Ole Erik Stavrum

Personal information
- Full name: Ole Erik Stavrum
- Date of birth: 30 December 1966 (age 59)
- Place of birth: Norway
- Position: Defender

Youth career
- –1985: Clausenengen

Senior career*
- Years: Team / Apps / (Gls)
- 1986–1990: Molde / 95 / (9)
- 1991–1994: Brann / 81 / (4)
- 1995–1997: Molde / 53 / (2)
- 1998–1999: Clausenengen

= Ole Erik Stavrum =

Norwegian footballer (born 1966)

Ole Erik Stavrum (born 30 December 1966) is a Norwegian former football defender. He is the son of Ole Stavrum, and older brother of Arild Stavrum. From 1 January 2020, he is managing director at Molde FK.

==Career as player==
Stavrum started his career in Kristiansund, with the local club Clausenengen.
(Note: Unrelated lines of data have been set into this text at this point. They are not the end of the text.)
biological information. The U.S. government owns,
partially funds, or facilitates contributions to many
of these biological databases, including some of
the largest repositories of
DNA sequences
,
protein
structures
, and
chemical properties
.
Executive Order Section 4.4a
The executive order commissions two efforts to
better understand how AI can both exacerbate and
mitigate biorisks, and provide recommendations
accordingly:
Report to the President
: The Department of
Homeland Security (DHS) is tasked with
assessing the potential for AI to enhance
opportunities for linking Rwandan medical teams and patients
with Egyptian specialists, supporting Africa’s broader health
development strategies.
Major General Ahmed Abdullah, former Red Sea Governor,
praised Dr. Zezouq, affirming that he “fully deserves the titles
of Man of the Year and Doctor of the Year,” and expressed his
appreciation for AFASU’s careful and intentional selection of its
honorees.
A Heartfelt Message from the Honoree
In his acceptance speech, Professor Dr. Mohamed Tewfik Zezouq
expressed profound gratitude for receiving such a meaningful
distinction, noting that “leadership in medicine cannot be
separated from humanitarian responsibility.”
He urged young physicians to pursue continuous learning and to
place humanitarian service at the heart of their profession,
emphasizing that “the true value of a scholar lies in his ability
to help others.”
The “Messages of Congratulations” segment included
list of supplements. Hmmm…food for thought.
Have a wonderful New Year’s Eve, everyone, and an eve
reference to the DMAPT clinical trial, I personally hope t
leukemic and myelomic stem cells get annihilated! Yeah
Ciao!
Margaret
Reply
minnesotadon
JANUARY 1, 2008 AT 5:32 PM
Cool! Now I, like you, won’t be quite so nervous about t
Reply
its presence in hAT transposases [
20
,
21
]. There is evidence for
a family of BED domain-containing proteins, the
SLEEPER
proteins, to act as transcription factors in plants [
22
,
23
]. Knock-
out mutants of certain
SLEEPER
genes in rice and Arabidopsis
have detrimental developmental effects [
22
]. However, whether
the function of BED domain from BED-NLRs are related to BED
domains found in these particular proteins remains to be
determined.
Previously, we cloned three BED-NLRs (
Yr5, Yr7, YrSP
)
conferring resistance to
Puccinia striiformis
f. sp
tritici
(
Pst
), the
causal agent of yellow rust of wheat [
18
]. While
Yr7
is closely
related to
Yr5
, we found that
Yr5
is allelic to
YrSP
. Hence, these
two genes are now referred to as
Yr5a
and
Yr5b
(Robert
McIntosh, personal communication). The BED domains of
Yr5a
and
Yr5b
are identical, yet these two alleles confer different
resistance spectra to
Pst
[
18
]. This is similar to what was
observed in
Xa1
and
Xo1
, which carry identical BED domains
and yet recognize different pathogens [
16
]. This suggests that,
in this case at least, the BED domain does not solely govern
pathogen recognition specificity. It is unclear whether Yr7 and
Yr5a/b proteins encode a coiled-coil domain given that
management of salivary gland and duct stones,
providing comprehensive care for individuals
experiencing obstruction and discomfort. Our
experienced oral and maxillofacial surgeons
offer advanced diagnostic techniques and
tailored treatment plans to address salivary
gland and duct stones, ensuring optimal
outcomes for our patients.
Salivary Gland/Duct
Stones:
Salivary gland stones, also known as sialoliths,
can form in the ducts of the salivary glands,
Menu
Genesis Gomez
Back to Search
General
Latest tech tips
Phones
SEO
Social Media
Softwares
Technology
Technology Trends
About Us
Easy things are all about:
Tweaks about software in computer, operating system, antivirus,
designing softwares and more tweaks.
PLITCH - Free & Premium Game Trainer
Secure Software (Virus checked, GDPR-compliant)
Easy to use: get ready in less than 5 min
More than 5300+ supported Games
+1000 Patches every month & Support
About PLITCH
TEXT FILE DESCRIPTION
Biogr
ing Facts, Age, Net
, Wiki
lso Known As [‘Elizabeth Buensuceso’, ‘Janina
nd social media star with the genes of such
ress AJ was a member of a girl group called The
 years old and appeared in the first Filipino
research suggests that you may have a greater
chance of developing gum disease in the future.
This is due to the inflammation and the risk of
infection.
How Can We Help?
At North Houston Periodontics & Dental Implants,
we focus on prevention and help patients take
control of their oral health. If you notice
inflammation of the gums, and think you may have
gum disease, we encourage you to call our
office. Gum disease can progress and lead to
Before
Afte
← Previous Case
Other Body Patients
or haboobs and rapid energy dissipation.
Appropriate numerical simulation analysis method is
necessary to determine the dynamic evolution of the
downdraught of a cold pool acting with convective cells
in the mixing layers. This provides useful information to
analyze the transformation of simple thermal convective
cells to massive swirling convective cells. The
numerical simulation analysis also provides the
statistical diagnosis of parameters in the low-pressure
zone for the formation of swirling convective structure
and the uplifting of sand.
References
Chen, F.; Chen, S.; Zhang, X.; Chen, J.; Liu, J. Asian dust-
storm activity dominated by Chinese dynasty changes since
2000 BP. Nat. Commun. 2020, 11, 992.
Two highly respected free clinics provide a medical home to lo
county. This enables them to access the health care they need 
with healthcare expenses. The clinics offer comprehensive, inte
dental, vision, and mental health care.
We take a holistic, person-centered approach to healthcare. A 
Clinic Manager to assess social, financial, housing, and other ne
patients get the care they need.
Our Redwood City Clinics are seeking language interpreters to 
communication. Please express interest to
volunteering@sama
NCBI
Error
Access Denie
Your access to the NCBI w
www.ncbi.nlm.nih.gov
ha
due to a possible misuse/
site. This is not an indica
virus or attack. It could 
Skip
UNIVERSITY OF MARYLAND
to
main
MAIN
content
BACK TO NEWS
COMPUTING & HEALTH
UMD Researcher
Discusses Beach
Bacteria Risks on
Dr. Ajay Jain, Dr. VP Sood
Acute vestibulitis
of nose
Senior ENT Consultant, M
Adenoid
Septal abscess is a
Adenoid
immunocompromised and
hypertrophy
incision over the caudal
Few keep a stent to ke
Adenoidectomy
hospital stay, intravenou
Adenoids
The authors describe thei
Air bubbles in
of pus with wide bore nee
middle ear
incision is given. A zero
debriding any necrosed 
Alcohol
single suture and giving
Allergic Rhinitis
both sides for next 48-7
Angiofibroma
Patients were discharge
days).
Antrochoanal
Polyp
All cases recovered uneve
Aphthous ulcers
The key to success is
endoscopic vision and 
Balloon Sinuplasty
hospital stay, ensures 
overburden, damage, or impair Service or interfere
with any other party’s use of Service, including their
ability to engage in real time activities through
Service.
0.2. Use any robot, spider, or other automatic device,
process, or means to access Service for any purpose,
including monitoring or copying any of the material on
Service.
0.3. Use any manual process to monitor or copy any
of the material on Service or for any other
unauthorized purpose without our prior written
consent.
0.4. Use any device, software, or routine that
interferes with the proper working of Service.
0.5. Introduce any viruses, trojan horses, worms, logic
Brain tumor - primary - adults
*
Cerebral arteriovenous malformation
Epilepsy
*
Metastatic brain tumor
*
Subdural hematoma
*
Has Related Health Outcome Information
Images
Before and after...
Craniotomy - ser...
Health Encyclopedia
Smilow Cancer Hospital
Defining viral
He moved on to top flight club Molde in 1986, where he played for five seasons. In 1990, Stavrum and the club could not agree on a new contract, and he moved on to Brann. In Bergen he played 81 top-flight matches for Brann from 1991 to 1994. He transferred back to Molde in 1995, and played three seasons for the club. In 1998, Stavrum stepped down from professional football and played two seasons for his youth club Clausenengen, before he retired in 1999.

==Football executive==
Stavrum is also member of the Molde FK board. On 4 September 2019, Molde announced that Stavrum would become the club's managing director effecting from 1 January 2020.